▶ **TASK PROMPT**: Starting at the first line of the entries below, please return exactly each line up to and including the one with "center; margin-left: 46px;"; pictures stay out.

▶ **Front-end code edit data**:
════════════════════

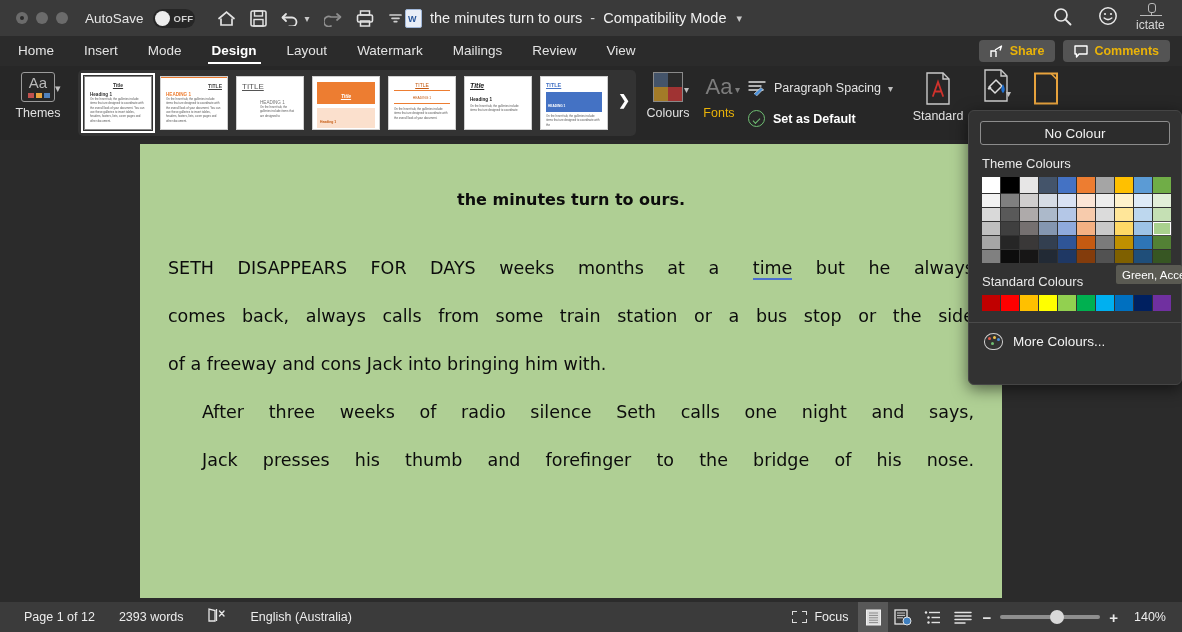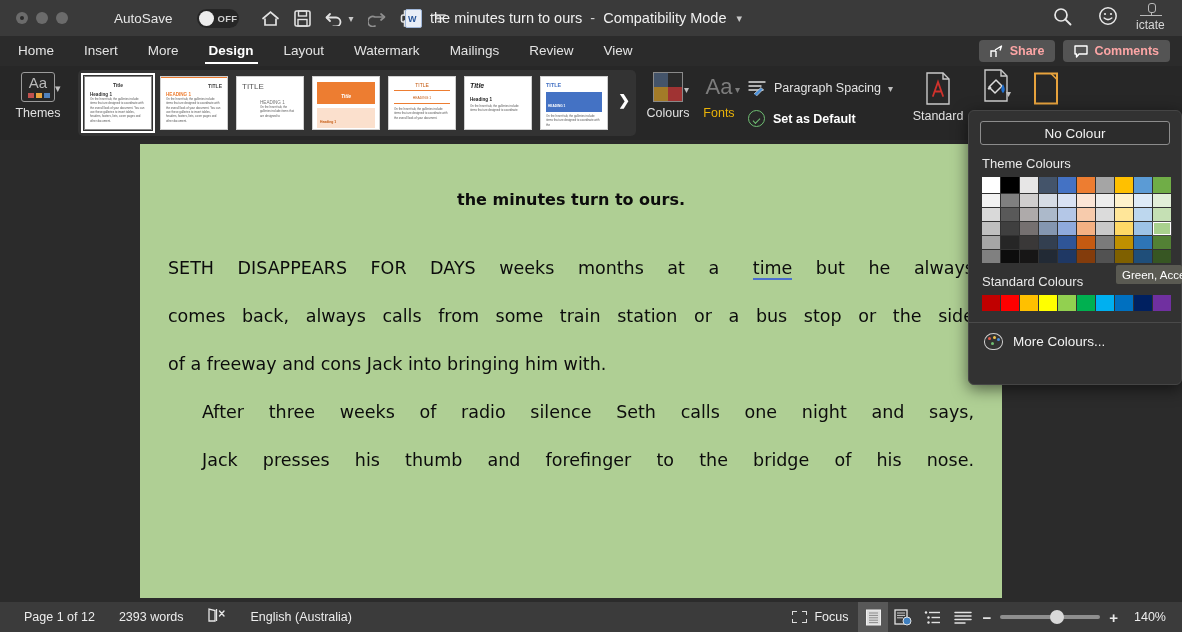--- a/index.html
+++ b/index.html
@@ -47,7 +47,7 @@
   .traffic { display: flex; gap: 8px; margin-left: 16px; }
   .tl { width: 12px; height: 12px; border-radius: 50%; background: #6b6b6b; position: relative;}
   .tl.first:after{content:""; position:absolute; left:4px; top:4px; width:4px;height:4px;border-radius:50%;background:#2a2a2a;}
-  .autosave-wrap { display: flex; align-items: center; margin-left: 46px; gap: 24px; }
+  .autosave-wrap { display: flex; align-items: center; margin-left: 17px; gap: 9px; }
   .autosave-label { color: #e6e6e6; font-size: 13.5px; }
   .toggle {
     width: 42px; height: 19px; border-radius: 10px; background: #262626;

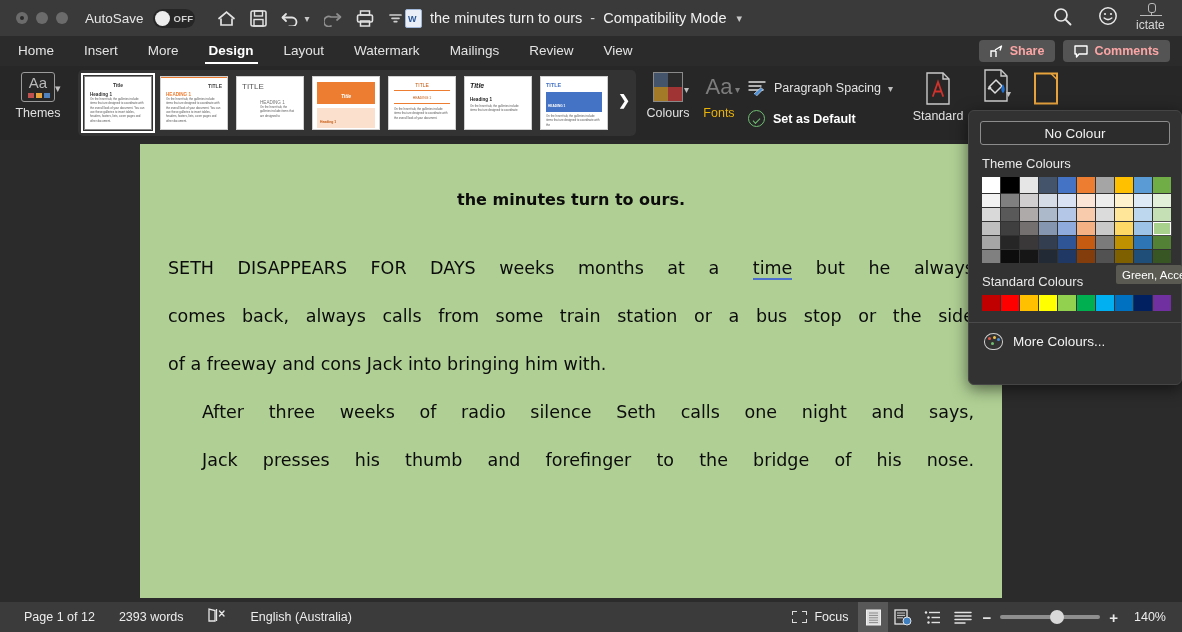--- a/index.html
+++ b/index.html
@@ -313,7 +313,7 @@
   <div class="ribbon-tabs">
     <span class="rtab">Home</span>
     <span class="rtab">Insert</span>
-    <span class="rtab">More</span>
+    <span class="rtab">Mode</span>
     <span class="rtab active">Design</span>
     <span class="rtab">Layout</span>
     <span class="rtab">Watermark</span>

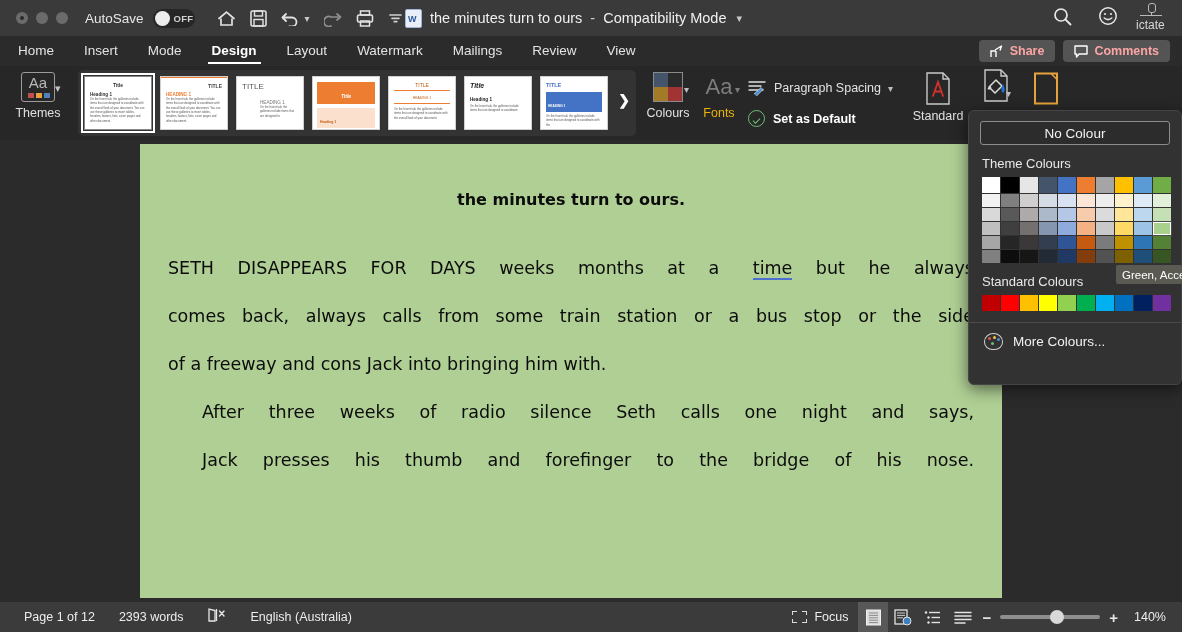--- a/index.html
+++ b/index.html
@@ -89,7 +89,7 @@
   }
   .tab-right-btns { position: absolute; right: 12px; top: 4px; display: flex; gap: 8px; }
   .pill {
-    height: 22px; background: #545454; border-radius: 4px; color: #fca5a5;
+    height: 22px; background: #545454; border-radius: 4px; color: #eab308;
     font-size: 12.5px; display: flex; align-items: center; gap: 6px; padding: 0 11px; font-weight: bold;
   }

════════════════════

▶ **ANSWER**:
--- a/index.html
+++ b/index.html
@@ -47,7 +47,7 @@
   .traffic { display: flex; gap: 8px; margin-left: 16px; }
   .tl { width: 12px; height: 12px; border-radius: 50%; background: #6b6b6b; position: relative;}
   .tl.first:after{content:""; position:absolute; left:4px; top:4px; width:4px;height:4px;border-radius:50%;background:#2a2a2a;}
-  .autosave-wrap { display: flex; align-items: center; margin-left: 46px; gap: 24px; }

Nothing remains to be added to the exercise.